Remarks of Mark V. Rosenker
Acting Chairman, National Transportation Safety Board
New Jersey Motorcoach Association
June 07, 2005
Good afternoon, and thank you Tom Dugan and Tom Jarbin for your kind invitation and warm hospitality. I am always happy to be here in New Jersey with my friends and colleagues in the motor coach industry.
I would like to take just a few moments to bring you up-to-date on 2 ongoing highway accident investigations involving motor coaches, and give you some insight into our investigative process.
One accident that will likely come before the Board next month involves a motorcoach that crossed over the median of a divided highway in Hewitt, Texas on Valentines Day 2003. It occurred during a heavy rainstorm on a divided highway as the bus was making a lane change and braking to avoid stopped traffic ahead. The motorcoach driver lost control, crossing the grassy median, collided with a Chevrolet Suburban, killing 2 of the 3 occupants in the Suburban and injuring most of the 35 occupants on the motorcoach.
As I said, this accident occurred during a heavy rainstorm, so one of the first issues addressed by our investigators was how the motorcoach driver lost control of the vehicle. We did some pavement friction testing of the roadway and some additional testing of the actual tires from the motorcoach at the General Dynamics Company Tire Research Facility in Buffalo, New York. We also studied the sight distances and speed allowed on the roadway.
As you know, the Board is not only interested in the proximate cause of accidents, such as why the motor coach left the roadway, but delves deeper into other issues that affect the safety of the motorcoach occupants. In this accident, after the motor coach collided with the Suburban, it overturned on its right side and slid to rest against a concrete embankment. Compartmentalization works reasonably well in front and rear collisions but the Board has long recognized the limitations of compartmentalization in side impact and rollover accidents. In fact, enhanced protection of motorcoach passengers is on our Most Wanted List of Safety Improvements.

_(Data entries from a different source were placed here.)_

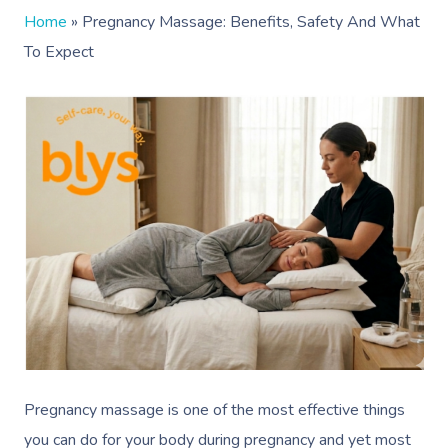
Home
»
Pregnancy Massage: Benefits, Safety And What
To Expect
Pregnancy massage is one of the most effective things
you can do for your body during pregnancy and yet most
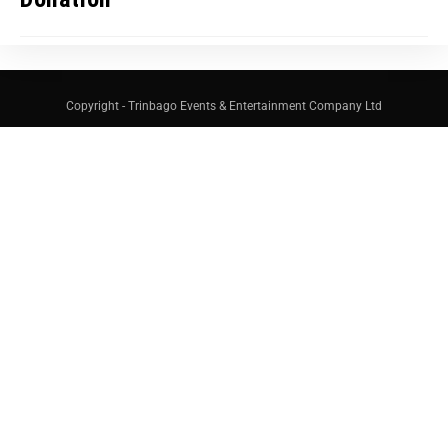
Copyright - Trinbago Events & Entertainment Company Ltd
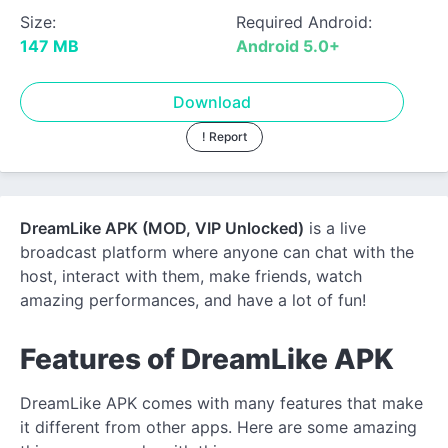
Size:
Required Android:
147 MB
Android 5.0+
Download
! Report
DreamLike APK (MOD, VIP Unlocked)
is a live
broadcast platform where anyone can chat with the
host, interact with them, make friends, watch
amazing performances, and have a lot of fun!
Features of DreamLike APK
DreamLike APK comes with many features that make
it different from other apps. Here are some amazing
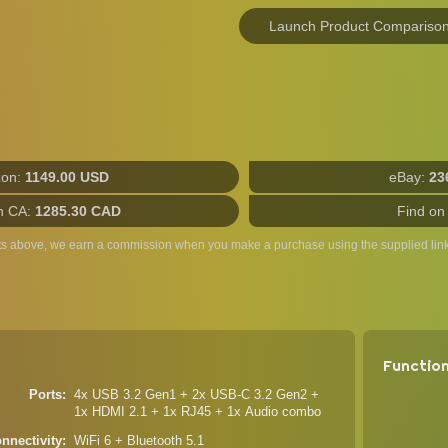
Launch Product Compariso
on:
1149.00 USD
eBay:
23
n CA:
1285.30 CAD
Find on
ts above, we earn a commission when you make a purchase using the supplied link
Functio
Ports
4x USB 3.2 Gen1 + 2x USB-C 3.2 Gen2 +
1x HDMI 2.1 + 1x RJ45 + 1x Audio combo
nnectivity
WiFi 6 + Bluetooth 5.1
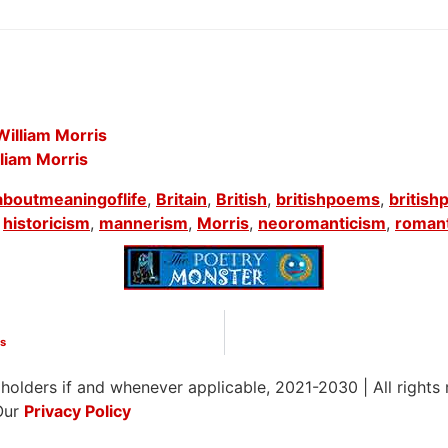
illiam Morris
liam Morris
aboutmeaningoflife
,
Britain
,
British
,
britishpoems
,
british
,
historicism
,
mannerism
,
Morris
,
neoromanticism
,
roman
is
 holders if and whenever applicable, 2021-2030
|
All rights
Our
Privacy Policy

Finally, one more area of repeated concern to the Safety Board, and another item on our Most Wanted List, is the oversight provided by the Federal Motor Carrier Safety Administration via their compliance reviews. For example, this motor carrier had a Satisfactory rating from FMCSA. However, in calculating the accident rate as part of the compliance review, the FMCSA excluded accidents that occurred in intrastate operations from the accident rate calculations. Had these accidents been included, the motor carrier’s rating would have been Unsatisfactory. In addition, although this motor carrier was disqualified by the Military Traffic Management Command’s rating system, the FMCSA’s review system allowed it to continue to operate. This issue was address in the Board’s Victor, NY accident report last year and, as a result, FMCSA and the Military Traffic Management Command have entered into an agreement to share data and compliance reports. So there is some progress being made.
Another accident that the staff is currently working on involves a motorcoach accident in Turrell, Arkansas on October 9, 2004 in which a motor coach carrying 29 passengers left the roadway near an exit ramp and overturned. In this accident, the roof separated from the body, allowing passengers to be thrown from the vehicle. As a result, 14 occupants of the motorcoach were killed and another 16 injured. Of course passenger protection and roof structure integrity are critical issues in this ongoing investigation. However, it is important to note that this vehicle had previously been in a fire and the skin of the roof had been replaced and rust was found on some of the structural members.
This accident involved a driver that had been driving for approximately 8 hours and had been awake for approximately 19 hours. Did I say that the accident occurred at 5:02 am. So is it a fatigue accident? Maybe, and we’re still looking into this issue, but as you know this is the time of day that is statistically associated with drivers falling asleep, In addition, this particular driver was not accustomed to driving during these hours.
Another potential issue in this accident is the emergency response. As you know, the “Golden Hour” can have a critical impact on the survivability of injured passengers. Initial indications are that it took some 25 minutes after the 911 call for the correct fire department to be notified. In addition, our investigators found that there were no written policies or procedures for handling 911 calls in the county and only 2 of the 10 dispatchers have had any formal 911 training. So we are finding plenty of issues in both of these accidents to keep us busy.
In summary, I just want to say a few words about the Safety Board’s approach in investigating accidents, because it is unique. As you know we are charged by Congress to determine the cause of accidents and make recommendations to prevent future occurrences. It is a unique process and differs significantly from other organizations that investigate highway accidents. For example:
So when a tragic accident occurs it is the Safety Board’s job to make recommendations to prevent it from happening again. But we are not alone in our desire to prevent accidents. You are I are partners in this cause. So when accidents occur, my recommendation to you is to view them as an opportunity to do something different; find a maintenance improvement, implement a new operational policy, provide better training, embrace a new technology, etc. etc. but take action and do something -- because to do nothing is irresponsible and to rely on fate to prevent the next accident is complacency.
Therefore, my charge to you is, when accidents occur, which they inevitably will, take action, do something, to make your company a safer place for your passengers, your employees, your families, and your community.